Runtime - Deployments run compiled TensorRT engines with deterministic scheduling and high-performance networking. Testing requires a GPU, NIC, and real-time kernel to validate that pipelines meet latency constraints using Medium Access Control (MAC) and Radio Unit (RU) emulation.
Stage Description Environment Prototype Write and validate algorithms (NumPy/JAX/PyTorch) Development Lower Compile Python code into GPU executables using NVIDIA MLIR-TensorRT Profile Optimize performance using modern profiling tools like NVIDIA Nsight Systems Compose Assemble TensorRT engines and CUDA kernels into modular pipelines Runtime Execute Run with real-time task scheduling and networking Validate Test PHY applications using standards-compliant MAC and RU emulators
This approach bridges:
- Development Productivity - Write in high-level languages with rich ecosystems
- Runtime Performance - Execute with the speed and determinism of optimized C++
- Low Latency Requirements - Meet strict timing and latency constraints
Quickstart
Install the Docker container, then explore and build from source:
# 1) Configure (release preset)
cmake --preset clang-release
# 2) Build
cmake --build out/build/clang-release
# 3) Install Example Python Package - 5G RAN
cd ran/py && uv sync
Documentation & Tutorials
Documentation is available at: docs.nvidia.com/aerial/framework
Get started with step-by-step Tutorials.
| Tutorial | Summary |
|---|---|
| Getting Started | Set up Docker, verify GPU access, build the project, and run tests. |
| PUSCH Receiver | Build a reference PUSCH receiver in NumPy with inner/outer receiver blocks. |
| MLIR-TensorRT | Compile JAX functions (FIR filter example) to TensorRT engine(s). |
| Lowering PUSCH | Compile complete PUSCH inner receiver to TensorRT and benchmark with Nsight. |
| AI Channel Filter | Train a neural network to dynamically estimate channel filter parameters. |
| Channel Filter Design | Design custom JAX channel estimators, lower to TensorRT, and profile with Nsight. |
| Full PUSCH Pipeline | Run complete pipeline mixing TensorRT engines and CUDA C++ kernels. |
| Fronthaul Testing | O-RAN fronthaul with DOCA GPUNetIO, task scheduling, and RU emulator. |
| PHY Integration | Full PHY application with MAC and RU emulators for integration testing. |
NVIDIA AI Aerial™
NVIDIA Aerial™ Framework is a part of NVIDIA AI Aerial™, a portfolio of accelerated computing platforms, software and tools to build, train, simulate, and deploy AI-native wireless networks. Learn more in AI Aerial™ Documentation.

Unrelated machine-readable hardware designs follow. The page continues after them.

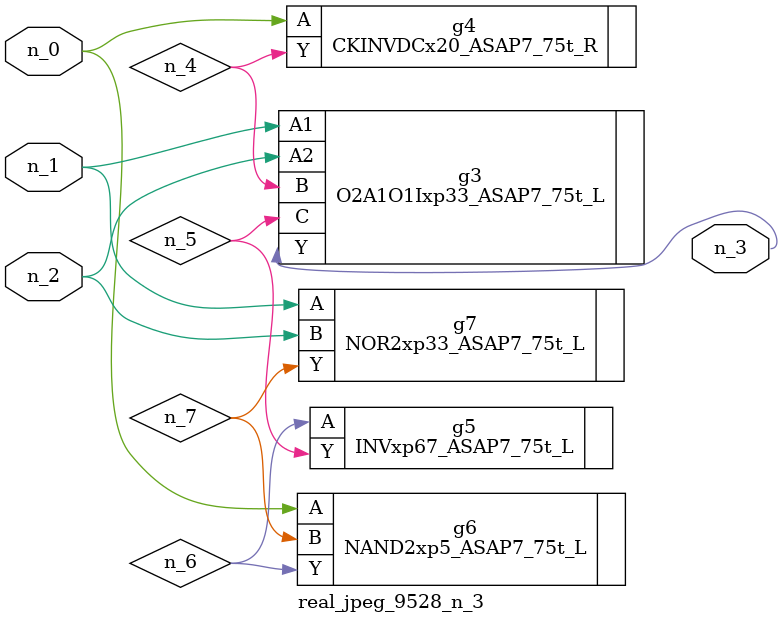
<source format=v>
module real_jpeg_9528_n_3 (n_1, n_0, n_2, n_3);

input n_1;
input n_0;
input n_2;

output n_3;

wire n_5;
wire n_4;
wire n_6;
wire n_7;

CKINVDCx20_ASAP7_75t_R g4 ( 
.A(n_0),
.Y(n_4)
);

NAND2xp5_ASAP7_75t_L g6 ( 
.A(n_0),
.B(n_7),
.Y(n_6)
);

O2A1O1Ixp33_ASAP7_75t_L g3 ( 
.A1(n_1),
.A2(n_2),
.B(n_4),
.C(n_5),
.Y(n_3)
);

NOR2xp33_ASAP7_75t_L g7 ( 
.A(n_1),
.B(n_2),
.Y(n_7)
);

INVxp67_ASAP7_75t_L g5 ( 
.A(n_6),
.Y(n_5)
);


endmodule
</source>
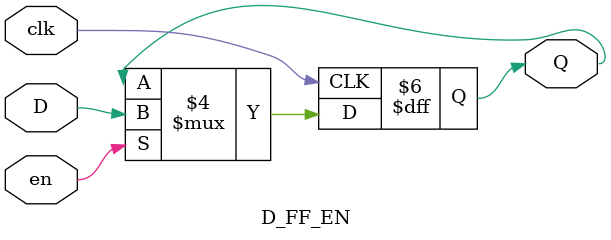
<source format=v>
`timescale 1ns / 1ps

module D_FF_EN(Q,D,clk,en);
	
	input D,clk,en;
	output reg Q;
	
	always @(posedge clk)
		begin
		
		if(en == 1'b1) Q <= D;
		else Q <= Q;
		
		end
		


endmodule

</source>
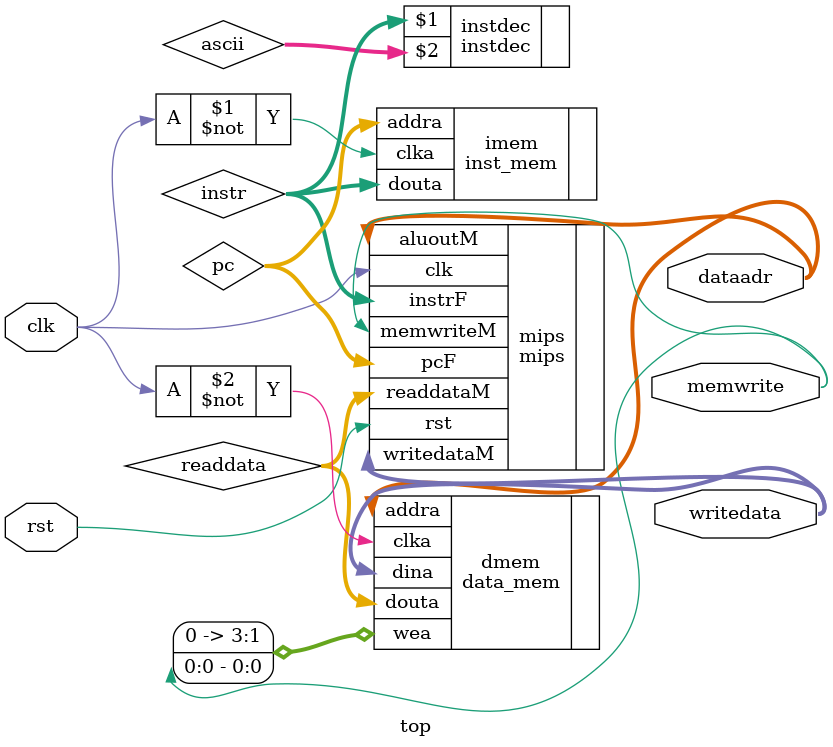
<source format=v>
`timescale 1ns / 1ps


module top(
	input  wire clk,
	input  wire rst,
	output wire [31:0] writedata,
	output wire [31:0] dataadr,
	output wire memwrite
	);

	wire [31:0] pc;
	wire [31:0] instr;
	wire [31:0] readdata;
	wire [39:0] ascii;

	mips mips(
		.clk			(clk			),
		.rst			(rst			),
		.pcF			(pc				),
		.instrF			(instr			),
		.memwriteM		(memwrite		),
		.aluoutM		(dataadr		),
		.writedataM		(writedata		),
		.readdataM		(readdata		)
	);

	instdec instdec(instr,ascii);
	
	inst_mem imem(
		.clka			(~clk			),
		.addra			(pc				),
		.douta			(instr			)
	);

	data_mem dmem(
		.clka			(~clk 			),
		.wea			({3'b0,memwrite}),
		.addra			(dataadr 		),
		.dina			(writedata		),
		.douta			(readdata 		)
	);

endmodule

</source>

The following AI Aerial™ software is available as open source:
- NVIDIA Aerial™ Framework (this repository)
- NVIDIA Aerial™ CUDA-Accelerated RAN
Visit the NVIDIA 6G Developer Program for software releases, 6G events and technical training for AI Aerial™.
License
Aerial Framework is licensed under the Apache 2.0 license. See LICENSE for details. Some dependencies may have different licenses. See ATTRIBUTION for third-party attributions in the source repository.